Ball & Chain(121)
Zane’s smile fell, and he glanced up at the dilapidated building again. “You what?”
Ty pulled the door open. It was unlocked. “Come on.”
“Ty, you bought this building?” Zane stuttered as he followed Ty inside. “With what, Monopoly money?”
Ty’s laugh echoed off the empty interior. Inside, the building didn’t look much better. There was an old bar that stretched the length of the narrow front room, and in the back were steps going up and what may have been a storeroom with a rear exit.
Ty lifted his hands and turned to Zane, smiling almost shyly.
Zane gaped at his surroundings. “I’m . . . confused.”
Ty patted the bar. “It used to be a bar.”
“I see that.”
“It has two stories upstairs. It needs complete renovation, so we can gut it and do whatever we want to it.”
Zane glanced up again, imagining all the work that would take. Ty without a job and without any leads on the mole was beginning to be a scary prospect.
He turned back to Ty, still waiting for when this would turn into a good idea.
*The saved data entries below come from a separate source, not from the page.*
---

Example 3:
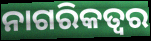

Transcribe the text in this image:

ନାଗରିକତ୍ଵର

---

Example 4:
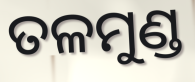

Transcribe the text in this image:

ତଳମୁଣ୍ଡ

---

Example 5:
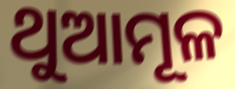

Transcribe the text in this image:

ଥୁଆମୂଳ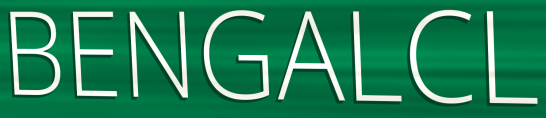
BENGALCLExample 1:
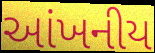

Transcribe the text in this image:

આંખનીય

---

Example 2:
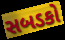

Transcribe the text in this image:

Ty was still smiling gently. “You see, no matter what we do to the row house, we’ll always know it was mine first. We can’t cleanse it of that and make it truly ours. But here we can start fresh. Build whatever we want.”
Zane bit his lip, nodding. “Okay. What about this level, though? It’s still a commercial district.”
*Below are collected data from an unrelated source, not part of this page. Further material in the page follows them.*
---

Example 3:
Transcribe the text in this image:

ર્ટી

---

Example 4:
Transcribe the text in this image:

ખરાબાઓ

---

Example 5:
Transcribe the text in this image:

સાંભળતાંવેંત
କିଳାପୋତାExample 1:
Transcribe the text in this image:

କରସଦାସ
“I realized the one thing Fell’s Point didn’t really have,” Ty said, his voice sincere and hopeful, “was a bookstore.”
Zane’s stomach flipped. He loved old book stores. Loved the smell of them, loved to walk through them, loved sitting in them and reading in a ratty old chair. Ty had known that from the beginning, from the day in New York City when he’d gamely followed Zane into a bookstore and sat there as Zane browsed.
Ty’s lips twitched. “And we could sell black market orchids from the back.”
Zane’s breath left him. He was standing in the middle of the craphole building Ty had bought him, and suddenly he could see what Ty was truly proposing. A life where neither of them carried a gun. A life where Zane could sit in a bookstore all day, could know that Ty would be there when he went home, right upstairs. A life for them, together. A future. Ty wanted them to cut and run.
Zane thought he had experienced love before. Thought he had known what it felt like to be the center of someone’s world.
He had been wrong, because it had never felt like this.
Ty squared his shoulders and straightened himself. He cut quite the figure, his steady presence overpowering the dusty surroundings. His voice was quiet and clear. “Will you marry me, Zane?”
“Yes.”
Ty laughed, and his shoulders slumped with relief. He moved toward Zane, reaching out to hook his finger through the bullet hole in Zane’s jacket and pull him close. “Thank Christ, ’cause I was out of ideas after this.”
Zane laughed with him, the sound echoing off the bones of their future home, ringing in a new chapter in their lives like the bells of a cathedral. Their laughter was still echoing off the walls when Ty took Zane’s face in both hands and kissed him for all he was worth. They wrapped around each other, clinging to the promise of the life they could have.